PROV-ISSUE-579 (declarative-fol-specification): Suggestion to replace procedural specification with (equivalent, but shorter and less prescriptive) declarative theory in First-Order Logic [prov-dm-constraints]

PROV-ISSUE-579 (declarative-fol-specification): Suggestion to replace procedural specification with (equivalent, but shorter and less prescriptive) declarative theory in First-Order Logic [prov-dm-constraints]

http://www.w3.org/2011/prov/track/issues/579

Raised by: James Cheney
On product: prov-dm-constraints

A sub-issue of ISSUE-576.

>From Antoine Zimmermann's email:
http://lists.w3.org/Archives/Public/public-prov-comments/2012Oct/0004.html

The document tries to define a kind of semantics for the PROV-DM, but it's not actually defining a proper semantics at all. And since it does not truly define a formal semantics, it has to redefine the terms that are borrowed from logic, and subtly diverge from the standard notions found in logic. For someone who knows about logic, it makes the document larger, more complicated than it should be, more difficult to read, and more difficult to implement. For someone who does not know about logic, it's not made at all simpler, on the contrary.

...

If a proper semantics was defined, there would be no way the document diverge from legacy logical concepts. There would be less chances for mistakes in the definitions and in the rules laters. There would be more flexibililty in the way implementations support the semantics.

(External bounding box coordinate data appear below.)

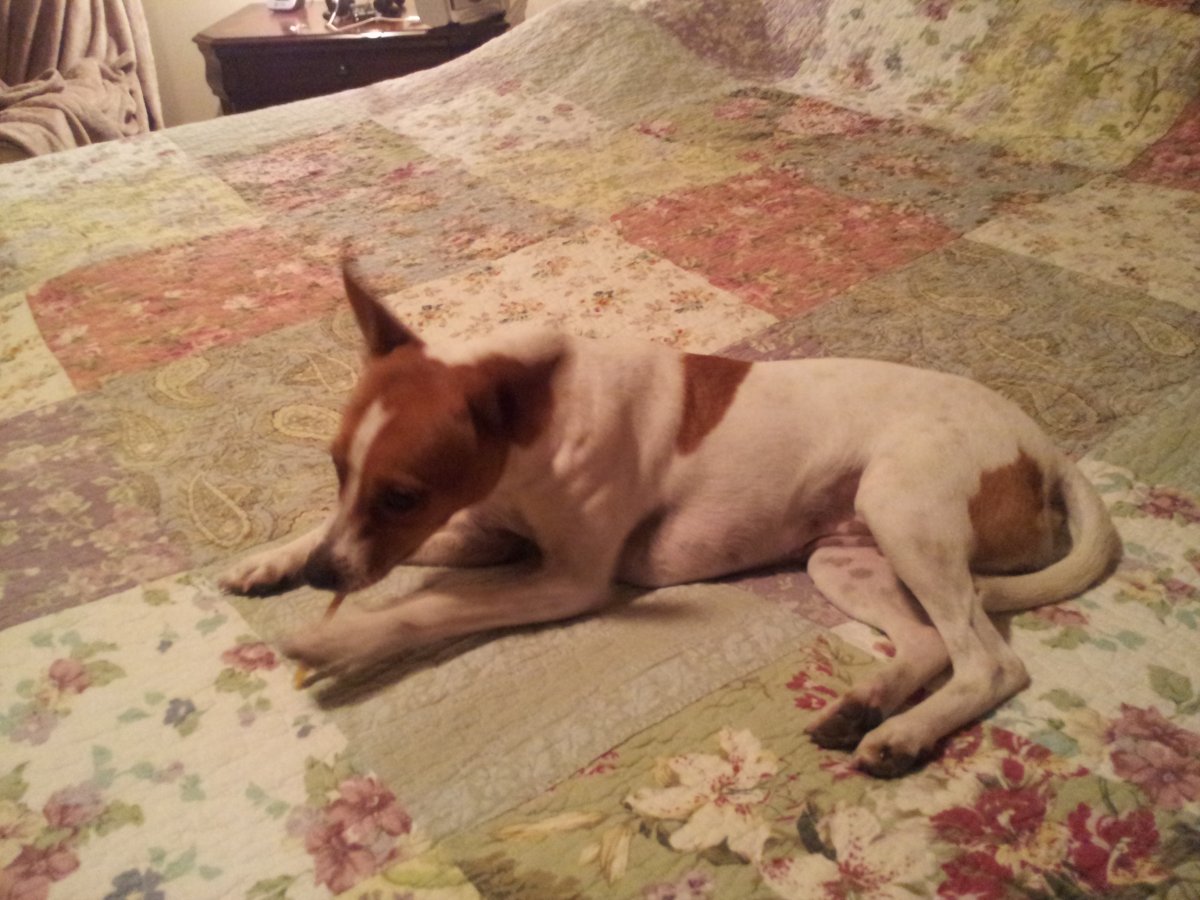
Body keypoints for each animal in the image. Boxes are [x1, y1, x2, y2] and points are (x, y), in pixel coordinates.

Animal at [221, 264, 1121, 777]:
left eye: (404, 494)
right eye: (337, 468)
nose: (324, 580)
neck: (539, 429)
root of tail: (1042, 442)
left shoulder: (564, 580)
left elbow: (427, 608)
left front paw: (336, 637)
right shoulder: (487, 533)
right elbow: (344, 538)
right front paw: (273, 561)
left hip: (905, 515)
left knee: (989, 663)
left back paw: (904, 735)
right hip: (846, 556)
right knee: (931, 643)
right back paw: (869, 705)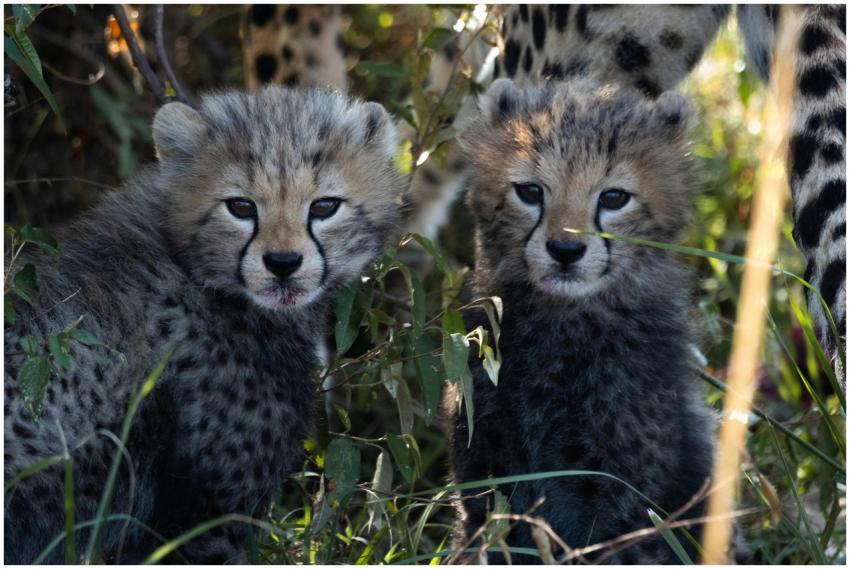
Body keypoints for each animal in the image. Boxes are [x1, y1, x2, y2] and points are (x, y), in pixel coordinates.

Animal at [445, 77, 716, 564]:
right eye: (531, 192)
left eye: (613, 198)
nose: (565, 250)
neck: (564, 330)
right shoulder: (486, 469)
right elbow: (484, 535)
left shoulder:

I see two escapes for this:
1)  define an ad hoc model theory for PROV-DM, in the line of what's sketched in PROV-SEM;
2)  rely on a well known logic (such as FOL), to which all PROV statements are mapped, and add FOL axioms to model the constraints.

1) is ambitious and I understand there is not enough time to investigate it enough. But 2) is really easy. PROV statements already look a lot like FOL predicates, and PROV Constraints already rely heavily on FOL notions and notations.